3つめは新しい可能性の発見です。一般に自社内で考えると、リスク低減の意識が働き、難しいことは避けたがる傾向があります。しかし、変化する市場や研究現場の刺激により「こうすればできるかも」ということがあります。

ある中堅プラスチック成型機メーカーでは、次世代事業として、超小型機の開発戦略の現場次見簿活動を行ないました。複数の有力顧客を訪問する過程で、この製品は量産工場ではなく、研究所の試作品づくりにこそ、価値があることが明確になりました。予期していなかったニーズの発見です。 試作品づくりに活かすためには、成型過程のデータ収集のために他の計測器との調和や連携機能を付加する必要がわかりました。さらに、顧客からは多種多様な素材での成型を依頼されました。当初は、機械が複雑になるので、実現性は薄いと考えれていました。しかし、試作機なので、機械の耐久性を落としてもよいことがわかり、事業化の可能性が確認できました。

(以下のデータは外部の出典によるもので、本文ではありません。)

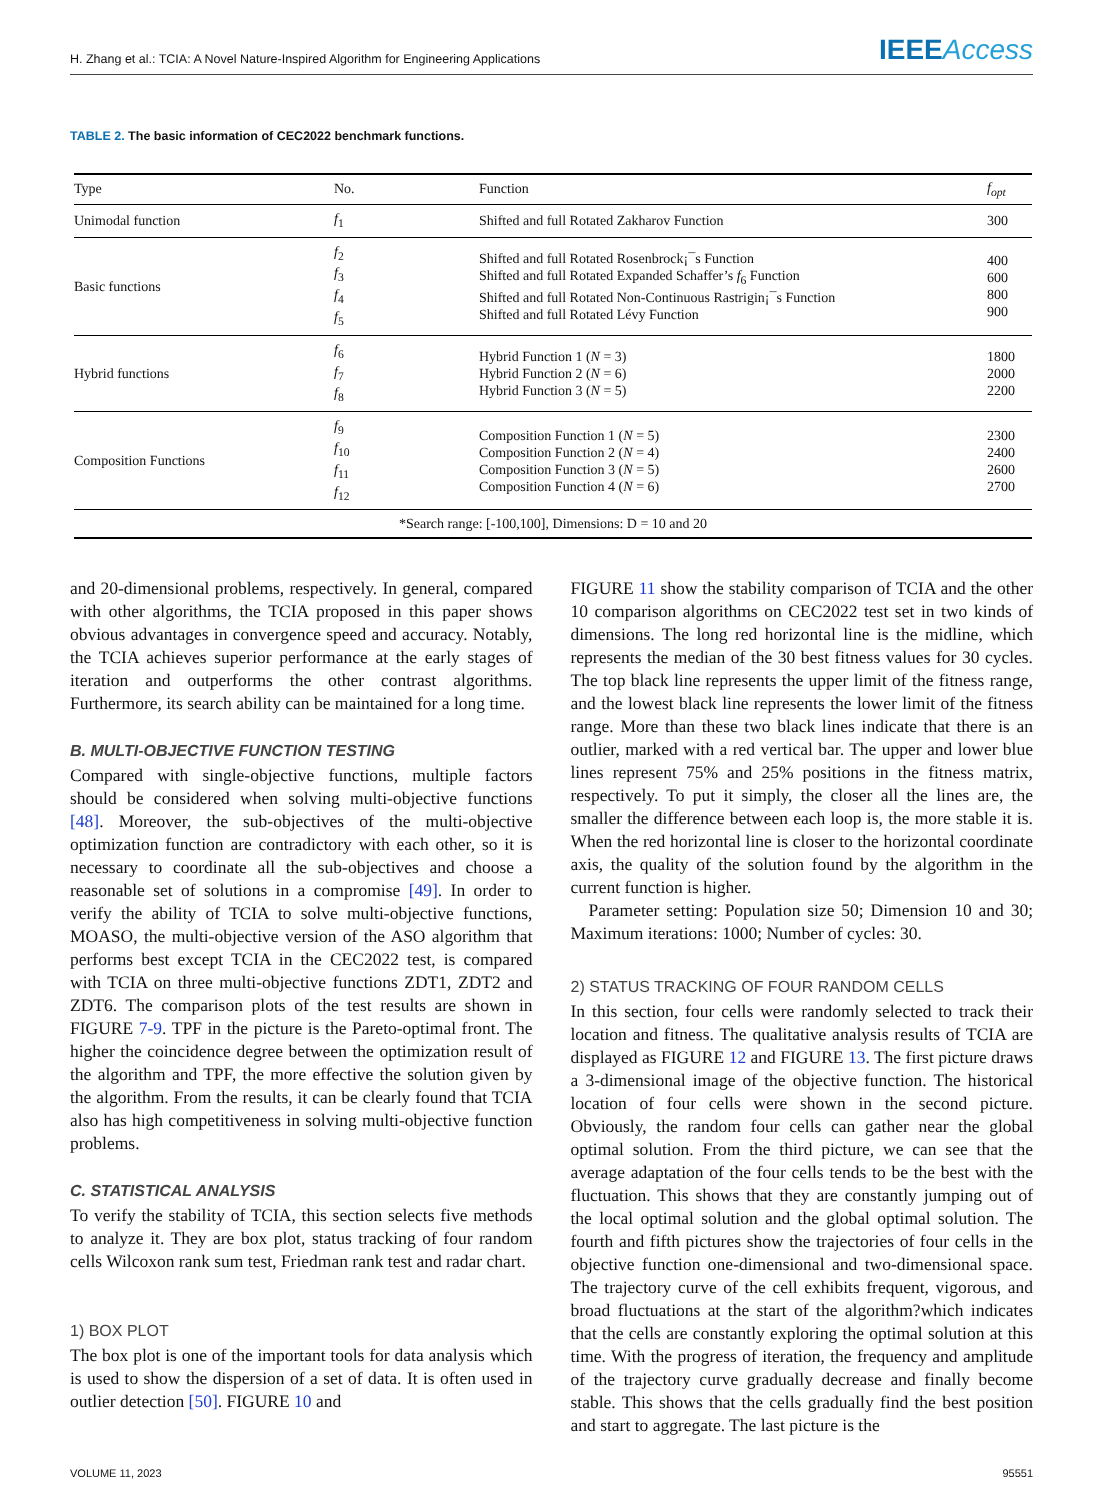H. Zhang et al.: TCIA: A Novel Nature-Inspired Algorithm for Engineering Applications IEEEAccess
TABLE 2. The basic information of CEC2022 benchmark functions.
| Type | No. | Function | f<sub>opt</sub> |
| --- | --- | --- | --- |
| Unimodal function | f<sub>1</sub> | Shifted and full Rotated Zakharov Function | 300 |
| Basic functions | f<sub>2</sub> f<sub>3</sub> f<sub>4</sub> f<sub>5</sub> | Shifted and full Rotated Rosenbrock¡¯s Function Shifted and full Rotated Expanded Schaffer’s f<sub>6</sub> Function Shifted and full Rotated Non-Continuous Rastrigin¡¯s Function Shifted and full Rotated Lévy Function | 400 600 800 900 |
| Hybrid functions | f<sub>6</sub> f<sub>7</sub> f<sub>8</sub> | Hybrid Function 1 ( N = 3) Hybrid Function 2 ( N = 6) Hybrid Function 3 ( N = 5) | 1800 2000 2200 |
| Composition Functions | f<sub>9</sub> f<sub>10</sub> f<sub>11</sub> f<sub>12</sub> | Composition Function 1 ( N = 5) Composition Function 2 ( N = 4) Composition Function 3 ( N = 5) Composition Function 4 ( N = 6) | 2300 2400 2600 2700 |
| *Search range: [-100,100], Dimensions: D = 10 and 20 | | | |
and 20-dimensional problems, respectively. In general, compared with other algorithms, the TCIA proposed in this paper shows obvious advantages in convergence speed and accuracy. Notably, the TCIA achieves superior performance at the early stages of iteration and outperforms the other contrast algorithms. Furthermore, its search ability can be maintained for a long time.
B. MULTI-OBJECTIVE FUNCTION TESTING
Compared with single-objective functions, multiple factors should be considered when solving multi-objective functions [48]. Moreover, the sub-objectives of the multi-objective optimization function are contradictory with each other, so it is necessary to coordinate all the sub-objectives and choose a reasonable set of solutions in a compromise [49]. In order to verify the ability of TCIA to solve multi-objective functions, MOASO, the multi-objective version of the ASO algorithm that performs best except TCIA in the CEC2022 test, is compared with TCIA on three multi-objective functions ZDT1, ZDT2 and ZDT6. The comparison plots of the test results are shown in FIGURE 7-9. TPF in the picture is the Pareto-optimal front. The higher the coincidence degree between the optimization result of the algorithm and TPF, the more effective the solution given by the algorithm. From the results, it can be clearly found that TCIA also has high competitiveness in solving multi-objective function problems.
C. STATISTICAL ANALYSIS
To verify the stability of TCIA, this section selects five methods to analyze it. They are box plot, status tracking of four random cells Wilcoxon rank sum test, Friedman rank test and radar chart.
1) BOX PLOT
The box plot is one of the important tools for data analysis which is used to show the dispersion of a set of data. It is often used in outlier detection [50]. FIGURE 10 and
FIGURE 11 show the stability comparison of TCIA and the other 10 comparison algorithms on CEC2022 test set in two kinds of dimensions. The long red horizontal line is the midline, which represents the median of the 30 best fitness values for 30 cycles. The top black line represents the upper limit of the fitness range, and the lowest black line represents the lower limit of the fitness range. More than these two black lines indicate that there is an outlier, marked with a red vertical bar. The upper and lower blue lines represent 75% and 25% positions in the fitness matrix, respectively. To put it simply, the closer all the lines are, the smaller the difference between each loop is, the more stable it is. When the red horizontal line is closer to the horizontal coordinate axis, the quality of the solution found by the algorithm in the current function is higher.
Parameter setting: Population size 50; Dimension 10 and 30; Maximum iterations: 1000; Number of cycles: 30.
2) STATUS TRACKING OF FOUR RANDOM CELLS
In this section, four cells were randomly selected to track their location and fitness. The qualitative analysis results of TCIA are displayed as FIGURE 12 and FIGURE 13. The first picture draws a 3-dimensional image of the objective function. The historical location of four cells were shown in the second picture. Obviously, the random four cells can gather near the global optimal solution. From the third picture, we can see that the average adaptation of the four cells tends to be the best with the fluctuation. This shows that they are constantly jumping out of the local optimal solution and the global optimal solution. The fourth and fifth pictures show the trajectories of four cells in the objective function one-dimensional and two-dimensional space. The trajectory curve of the cell exhibits frequent, vigorous, and broad fluctuations at the start of the algorithm?which indicates that the cells are constantly exploring the optimal solution at this time. With the progress of iteration, the frequency and amplitude of the trajectory curve gradually decrease and finally become stable. This shows that the cells gradually find the best position and start to aggregate. The last picture is the
VOLUME 11, 2023 95551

このように、次世代戦略の構想ができると同時に現場次見簿活動を行うことが有効です。。顧客の現場、先端研究の現場を訪ねることで、予想外の発見があります。これらを体系的に考察することで、戦略の練り上げを行なうことができます。結果として、事業戦略の完成度向上、開発メンバーの活性化、顧客満足向上等の成果があがります。

未来戦略に限らず、一般の商品企画や事業企画においても、現場次見簿は重要です。机上論だけではなく、現場次見簿で「兆し情報」を発見することで、戦略の仮説検証をまわすことができます。